Stored data
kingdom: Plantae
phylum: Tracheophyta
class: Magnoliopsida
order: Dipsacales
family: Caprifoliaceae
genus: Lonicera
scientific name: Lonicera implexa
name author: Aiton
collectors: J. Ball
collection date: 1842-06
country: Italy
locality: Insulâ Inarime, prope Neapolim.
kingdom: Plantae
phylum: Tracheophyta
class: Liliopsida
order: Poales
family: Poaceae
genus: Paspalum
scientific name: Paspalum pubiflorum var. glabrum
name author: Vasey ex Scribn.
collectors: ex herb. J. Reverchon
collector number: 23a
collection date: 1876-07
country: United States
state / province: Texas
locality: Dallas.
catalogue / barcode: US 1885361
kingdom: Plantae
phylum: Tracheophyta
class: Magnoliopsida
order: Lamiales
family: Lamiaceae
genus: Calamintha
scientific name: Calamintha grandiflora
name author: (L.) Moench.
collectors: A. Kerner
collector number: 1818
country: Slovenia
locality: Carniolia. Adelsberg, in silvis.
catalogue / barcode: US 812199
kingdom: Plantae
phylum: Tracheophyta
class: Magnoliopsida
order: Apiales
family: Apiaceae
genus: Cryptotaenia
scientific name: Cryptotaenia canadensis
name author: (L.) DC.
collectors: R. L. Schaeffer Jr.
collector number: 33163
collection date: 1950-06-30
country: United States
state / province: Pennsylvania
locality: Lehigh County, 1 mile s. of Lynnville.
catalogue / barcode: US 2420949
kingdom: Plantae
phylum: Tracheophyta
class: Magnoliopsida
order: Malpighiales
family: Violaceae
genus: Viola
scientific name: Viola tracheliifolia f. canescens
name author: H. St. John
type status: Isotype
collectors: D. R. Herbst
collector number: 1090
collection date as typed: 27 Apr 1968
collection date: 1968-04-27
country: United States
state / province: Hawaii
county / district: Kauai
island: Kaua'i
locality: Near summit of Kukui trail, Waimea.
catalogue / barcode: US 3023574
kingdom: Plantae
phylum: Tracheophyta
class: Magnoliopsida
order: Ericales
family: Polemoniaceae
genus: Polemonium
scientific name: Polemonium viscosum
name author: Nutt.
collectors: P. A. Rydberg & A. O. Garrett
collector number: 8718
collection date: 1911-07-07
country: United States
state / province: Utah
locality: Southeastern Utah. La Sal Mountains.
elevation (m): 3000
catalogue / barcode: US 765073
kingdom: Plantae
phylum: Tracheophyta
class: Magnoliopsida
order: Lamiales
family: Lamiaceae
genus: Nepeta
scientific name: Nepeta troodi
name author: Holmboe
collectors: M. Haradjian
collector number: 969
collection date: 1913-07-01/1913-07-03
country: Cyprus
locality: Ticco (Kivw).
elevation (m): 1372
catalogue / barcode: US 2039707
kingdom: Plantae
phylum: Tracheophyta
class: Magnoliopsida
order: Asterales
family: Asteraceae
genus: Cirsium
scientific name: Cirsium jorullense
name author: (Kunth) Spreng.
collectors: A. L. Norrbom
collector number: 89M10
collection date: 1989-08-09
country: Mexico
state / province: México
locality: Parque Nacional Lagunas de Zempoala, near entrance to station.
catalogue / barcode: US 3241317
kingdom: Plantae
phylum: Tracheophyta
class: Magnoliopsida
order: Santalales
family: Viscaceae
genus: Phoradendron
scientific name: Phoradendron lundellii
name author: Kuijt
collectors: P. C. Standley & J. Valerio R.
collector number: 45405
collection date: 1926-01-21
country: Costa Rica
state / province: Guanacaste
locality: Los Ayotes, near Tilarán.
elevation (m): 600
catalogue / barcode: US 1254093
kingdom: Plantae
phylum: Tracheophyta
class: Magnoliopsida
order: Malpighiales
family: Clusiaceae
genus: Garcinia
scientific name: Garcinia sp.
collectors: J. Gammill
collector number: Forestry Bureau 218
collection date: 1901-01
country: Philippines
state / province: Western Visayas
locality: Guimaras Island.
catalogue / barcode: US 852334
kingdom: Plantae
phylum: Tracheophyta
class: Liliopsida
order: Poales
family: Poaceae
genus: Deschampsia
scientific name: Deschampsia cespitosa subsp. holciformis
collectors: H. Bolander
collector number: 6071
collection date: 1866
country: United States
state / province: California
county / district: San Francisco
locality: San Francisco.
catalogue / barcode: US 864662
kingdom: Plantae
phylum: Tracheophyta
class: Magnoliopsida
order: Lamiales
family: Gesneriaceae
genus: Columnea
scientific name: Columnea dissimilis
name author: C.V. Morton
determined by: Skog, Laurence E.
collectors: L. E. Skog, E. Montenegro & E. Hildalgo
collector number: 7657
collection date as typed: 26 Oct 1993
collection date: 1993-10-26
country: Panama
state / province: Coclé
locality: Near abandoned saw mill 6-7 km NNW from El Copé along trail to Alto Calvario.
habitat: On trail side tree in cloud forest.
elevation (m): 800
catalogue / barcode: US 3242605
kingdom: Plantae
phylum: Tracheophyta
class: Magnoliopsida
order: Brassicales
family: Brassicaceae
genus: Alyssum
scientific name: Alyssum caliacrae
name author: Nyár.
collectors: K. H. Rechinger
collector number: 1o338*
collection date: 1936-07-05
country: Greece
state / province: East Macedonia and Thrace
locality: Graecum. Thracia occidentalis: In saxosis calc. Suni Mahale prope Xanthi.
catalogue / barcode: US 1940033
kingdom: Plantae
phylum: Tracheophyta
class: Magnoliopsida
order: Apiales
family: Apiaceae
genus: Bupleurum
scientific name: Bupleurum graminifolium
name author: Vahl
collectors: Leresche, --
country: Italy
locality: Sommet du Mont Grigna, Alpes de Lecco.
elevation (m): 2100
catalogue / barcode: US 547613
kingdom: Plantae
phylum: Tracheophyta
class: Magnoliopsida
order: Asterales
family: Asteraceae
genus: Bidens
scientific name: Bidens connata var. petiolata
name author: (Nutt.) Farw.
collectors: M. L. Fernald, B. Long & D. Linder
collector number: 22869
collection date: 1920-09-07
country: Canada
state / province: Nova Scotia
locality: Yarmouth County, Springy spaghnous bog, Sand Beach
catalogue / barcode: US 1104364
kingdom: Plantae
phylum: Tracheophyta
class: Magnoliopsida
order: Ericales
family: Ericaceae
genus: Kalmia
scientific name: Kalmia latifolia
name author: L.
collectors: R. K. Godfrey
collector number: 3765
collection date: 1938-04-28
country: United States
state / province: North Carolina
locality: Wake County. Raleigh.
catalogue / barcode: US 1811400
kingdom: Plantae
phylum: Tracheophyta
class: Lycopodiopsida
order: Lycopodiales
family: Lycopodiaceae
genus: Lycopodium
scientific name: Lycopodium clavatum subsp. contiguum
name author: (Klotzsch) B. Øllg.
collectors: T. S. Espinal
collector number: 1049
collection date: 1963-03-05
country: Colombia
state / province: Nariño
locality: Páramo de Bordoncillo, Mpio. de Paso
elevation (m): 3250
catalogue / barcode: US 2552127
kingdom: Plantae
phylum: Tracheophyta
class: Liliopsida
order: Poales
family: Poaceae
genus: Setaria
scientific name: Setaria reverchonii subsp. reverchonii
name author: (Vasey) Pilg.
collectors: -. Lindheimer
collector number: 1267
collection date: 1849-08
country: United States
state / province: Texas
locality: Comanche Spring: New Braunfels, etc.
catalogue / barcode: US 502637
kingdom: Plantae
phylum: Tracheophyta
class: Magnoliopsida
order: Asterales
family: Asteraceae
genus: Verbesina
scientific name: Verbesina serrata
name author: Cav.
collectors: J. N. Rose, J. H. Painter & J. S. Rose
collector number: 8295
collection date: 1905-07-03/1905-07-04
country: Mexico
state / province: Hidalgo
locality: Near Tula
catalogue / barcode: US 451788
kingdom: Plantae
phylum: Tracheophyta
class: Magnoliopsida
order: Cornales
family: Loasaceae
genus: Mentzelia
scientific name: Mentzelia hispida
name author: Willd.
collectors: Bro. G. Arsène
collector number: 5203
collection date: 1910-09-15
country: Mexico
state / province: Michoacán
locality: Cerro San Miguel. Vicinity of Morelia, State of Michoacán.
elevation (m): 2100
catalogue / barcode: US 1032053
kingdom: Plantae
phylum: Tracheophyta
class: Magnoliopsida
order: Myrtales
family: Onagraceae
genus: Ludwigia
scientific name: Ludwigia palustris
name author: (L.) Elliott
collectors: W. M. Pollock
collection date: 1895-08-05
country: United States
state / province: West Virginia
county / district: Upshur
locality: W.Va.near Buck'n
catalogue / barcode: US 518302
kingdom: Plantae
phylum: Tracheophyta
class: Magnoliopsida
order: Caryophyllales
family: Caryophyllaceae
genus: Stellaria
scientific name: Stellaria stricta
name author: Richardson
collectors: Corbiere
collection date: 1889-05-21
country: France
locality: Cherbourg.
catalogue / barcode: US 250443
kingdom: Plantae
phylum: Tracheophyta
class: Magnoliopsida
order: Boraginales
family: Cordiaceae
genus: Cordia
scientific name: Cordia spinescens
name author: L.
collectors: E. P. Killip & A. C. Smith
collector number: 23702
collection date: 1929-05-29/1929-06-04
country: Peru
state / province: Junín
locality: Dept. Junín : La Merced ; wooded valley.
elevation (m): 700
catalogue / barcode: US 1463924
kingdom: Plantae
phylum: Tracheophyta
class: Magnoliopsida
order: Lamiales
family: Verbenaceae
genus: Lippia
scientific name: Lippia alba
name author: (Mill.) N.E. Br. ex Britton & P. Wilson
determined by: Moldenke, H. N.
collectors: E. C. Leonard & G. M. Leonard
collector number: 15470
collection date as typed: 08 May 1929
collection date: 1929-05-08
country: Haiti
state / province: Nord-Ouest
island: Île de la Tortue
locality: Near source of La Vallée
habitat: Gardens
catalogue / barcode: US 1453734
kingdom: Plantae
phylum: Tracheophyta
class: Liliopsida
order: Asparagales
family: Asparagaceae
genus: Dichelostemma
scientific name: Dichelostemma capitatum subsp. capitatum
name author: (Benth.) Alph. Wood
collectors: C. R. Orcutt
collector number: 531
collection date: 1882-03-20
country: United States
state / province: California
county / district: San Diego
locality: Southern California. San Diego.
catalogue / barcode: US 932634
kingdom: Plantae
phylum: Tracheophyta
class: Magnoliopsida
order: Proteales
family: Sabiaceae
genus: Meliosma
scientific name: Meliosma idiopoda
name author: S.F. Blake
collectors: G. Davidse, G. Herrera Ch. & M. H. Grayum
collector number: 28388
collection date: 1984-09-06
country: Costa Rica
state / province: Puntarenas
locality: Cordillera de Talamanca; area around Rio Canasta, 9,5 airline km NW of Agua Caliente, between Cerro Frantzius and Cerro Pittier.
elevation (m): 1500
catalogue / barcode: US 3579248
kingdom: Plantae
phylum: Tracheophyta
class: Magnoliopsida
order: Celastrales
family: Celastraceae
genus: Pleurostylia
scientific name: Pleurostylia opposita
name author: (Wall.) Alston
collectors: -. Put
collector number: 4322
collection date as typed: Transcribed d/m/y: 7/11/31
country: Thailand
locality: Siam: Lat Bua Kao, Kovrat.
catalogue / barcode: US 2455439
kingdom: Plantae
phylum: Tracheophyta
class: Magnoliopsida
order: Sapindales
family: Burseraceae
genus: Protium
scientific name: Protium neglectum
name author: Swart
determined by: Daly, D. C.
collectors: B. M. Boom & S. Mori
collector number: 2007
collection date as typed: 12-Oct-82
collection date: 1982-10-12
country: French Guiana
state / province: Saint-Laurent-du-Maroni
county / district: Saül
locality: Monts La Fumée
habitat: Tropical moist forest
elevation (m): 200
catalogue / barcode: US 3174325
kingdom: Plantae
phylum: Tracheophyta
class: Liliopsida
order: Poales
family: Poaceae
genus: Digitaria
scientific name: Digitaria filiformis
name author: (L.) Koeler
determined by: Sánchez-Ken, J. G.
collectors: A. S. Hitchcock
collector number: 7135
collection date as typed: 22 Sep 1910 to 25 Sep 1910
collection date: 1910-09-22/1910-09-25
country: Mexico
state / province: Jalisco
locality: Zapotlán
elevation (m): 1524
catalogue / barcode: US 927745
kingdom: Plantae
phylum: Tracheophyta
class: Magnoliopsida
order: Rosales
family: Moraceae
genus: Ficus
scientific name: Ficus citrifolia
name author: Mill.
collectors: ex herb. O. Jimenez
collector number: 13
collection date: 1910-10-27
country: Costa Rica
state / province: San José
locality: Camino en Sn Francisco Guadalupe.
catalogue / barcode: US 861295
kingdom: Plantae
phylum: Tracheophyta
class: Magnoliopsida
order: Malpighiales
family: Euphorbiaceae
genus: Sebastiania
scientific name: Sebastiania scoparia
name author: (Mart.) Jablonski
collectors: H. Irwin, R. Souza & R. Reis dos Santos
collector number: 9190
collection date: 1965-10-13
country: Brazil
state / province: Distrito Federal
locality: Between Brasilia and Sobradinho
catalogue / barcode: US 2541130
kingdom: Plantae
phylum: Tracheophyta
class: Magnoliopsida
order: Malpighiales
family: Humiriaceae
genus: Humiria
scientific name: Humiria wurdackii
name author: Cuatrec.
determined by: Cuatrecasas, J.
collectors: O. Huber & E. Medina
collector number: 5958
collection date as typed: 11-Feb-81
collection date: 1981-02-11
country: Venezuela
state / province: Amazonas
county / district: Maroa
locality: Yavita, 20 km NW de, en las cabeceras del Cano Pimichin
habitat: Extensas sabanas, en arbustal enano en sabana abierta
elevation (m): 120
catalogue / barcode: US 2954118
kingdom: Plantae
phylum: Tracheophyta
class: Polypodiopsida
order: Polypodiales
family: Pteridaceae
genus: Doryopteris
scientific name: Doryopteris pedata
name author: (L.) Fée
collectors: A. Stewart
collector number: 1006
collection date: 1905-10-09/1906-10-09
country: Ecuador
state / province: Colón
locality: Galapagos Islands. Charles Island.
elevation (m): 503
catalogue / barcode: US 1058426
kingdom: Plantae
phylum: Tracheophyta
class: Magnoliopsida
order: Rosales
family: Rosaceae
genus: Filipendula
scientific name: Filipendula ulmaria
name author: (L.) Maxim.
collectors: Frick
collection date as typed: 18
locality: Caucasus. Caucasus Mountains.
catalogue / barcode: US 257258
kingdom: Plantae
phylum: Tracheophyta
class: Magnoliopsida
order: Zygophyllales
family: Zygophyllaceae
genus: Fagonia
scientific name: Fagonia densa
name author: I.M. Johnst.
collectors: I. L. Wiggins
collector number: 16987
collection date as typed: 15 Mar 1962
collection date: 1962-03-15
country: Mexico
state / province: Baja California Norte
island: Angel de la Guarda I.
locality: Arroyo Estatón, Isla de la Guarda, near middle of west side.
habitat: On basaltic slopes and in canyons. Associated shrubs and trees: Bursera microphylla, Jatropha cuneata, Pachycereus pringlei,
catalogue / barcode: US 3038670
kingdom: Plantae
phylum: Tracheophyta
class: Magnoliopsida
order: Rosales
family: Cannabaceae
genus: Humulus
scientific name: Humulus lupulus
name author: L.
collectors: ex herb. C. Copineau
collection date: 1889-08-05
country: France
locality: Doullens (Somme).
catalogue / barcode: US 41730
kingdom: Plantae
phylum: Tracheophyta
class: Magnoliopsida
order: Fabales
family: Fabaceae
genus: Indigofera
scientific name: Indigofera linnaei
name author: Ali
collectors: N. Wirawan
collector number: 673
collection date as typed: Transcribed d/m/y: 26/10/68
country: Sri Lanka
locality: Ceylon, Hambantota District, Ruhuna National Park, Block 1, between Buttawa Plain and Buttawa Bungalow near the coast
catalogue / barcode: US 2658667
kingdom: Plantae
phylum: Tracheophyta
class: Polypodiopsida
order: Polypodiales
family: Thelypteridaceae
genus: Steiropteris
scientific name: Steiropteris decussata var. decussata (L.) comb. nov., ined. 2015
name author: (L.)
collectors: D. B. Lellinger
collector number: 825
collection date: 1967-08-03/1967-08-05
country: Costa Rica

* GIVEN REQUEST
Copy the data above, starting at the line containing "elevation (m): 503" and ending at the line containing "genus: Steiropteris", with both of those lines included.

* EXERCISE RESULT
elevation (m): 503
catalogue / barcode: US 1058426
kingdom: Plantae
phylum: Tracheophyta
class: Magnoliopsida
order: Rosales
family: Rosaceae
genus: Filipendula
scientific name: Filipendula ulmaria
name author: (L.) Maxim.
collectors: Frick
collection date as typed: 18
locality: Caucasus. Caucasus Mountains.
catalogue / barcode: US 257258
kingdom: Plantae
phylum: Tracheophyta
class: Magnoliopsida
order: Zygophyllales
family: Zygophyllaceae
genus: Fagonia
scientific name: Fagonia densa
name author: I.M. Johnst.
collectors: I. L. Wiggins
collector number: 16987
collection date as typed: 15 Mar 1962
collection date: 1962-03-15
country: Mexico
state / province: Baja California Norte
island: Angel de la Guarda I.
locality: Arroyo Estatón, Isla de la Guarda, near middle of west side.
habitat: On basaltic slopes and in canyons. Associated shrubs and trees: Bursera microphylla, Jatropha cuneata, Pachycereus pringlei,
catalogue / barcode: US 3038670
kingdom: Plantae
phylum: Tracheophyta
class: Magnoliopsida
order: Rosales
family: Cannabaceae
genus: Humulus
scientific name: Humulus lupulus
name author: L.
collectors: ex herb. C. Copineau
collection date: 1889-08-05
country: France
locality: Doullens (Somme).
catalogue / barcode: US 41730
kingdom: Plantae
phylum: Tracheophyta
class: Magnoliopsida
order: Fabales
family: Fabaceae
genus: Indigofera
scientific name: Indigofera linnaei
name author: Ali
collectors: N. Wirawan
collector number: 673
collection date as typed: Transcribed d/m/y: 26/10/68
country: Sri Lanka
locality: Ceylon, Hambantota District, Ruhuna National Park, Block 1, between Buttawa Plain and Buttawa Bungalow near the coast
catalogue / barcode: US 2658667
kingdom: Plantae
phylum: Tracheophyta
class: Polypodiopsida
order: Polypodiales
family: Thelypteridaceae
genus: Steiropteris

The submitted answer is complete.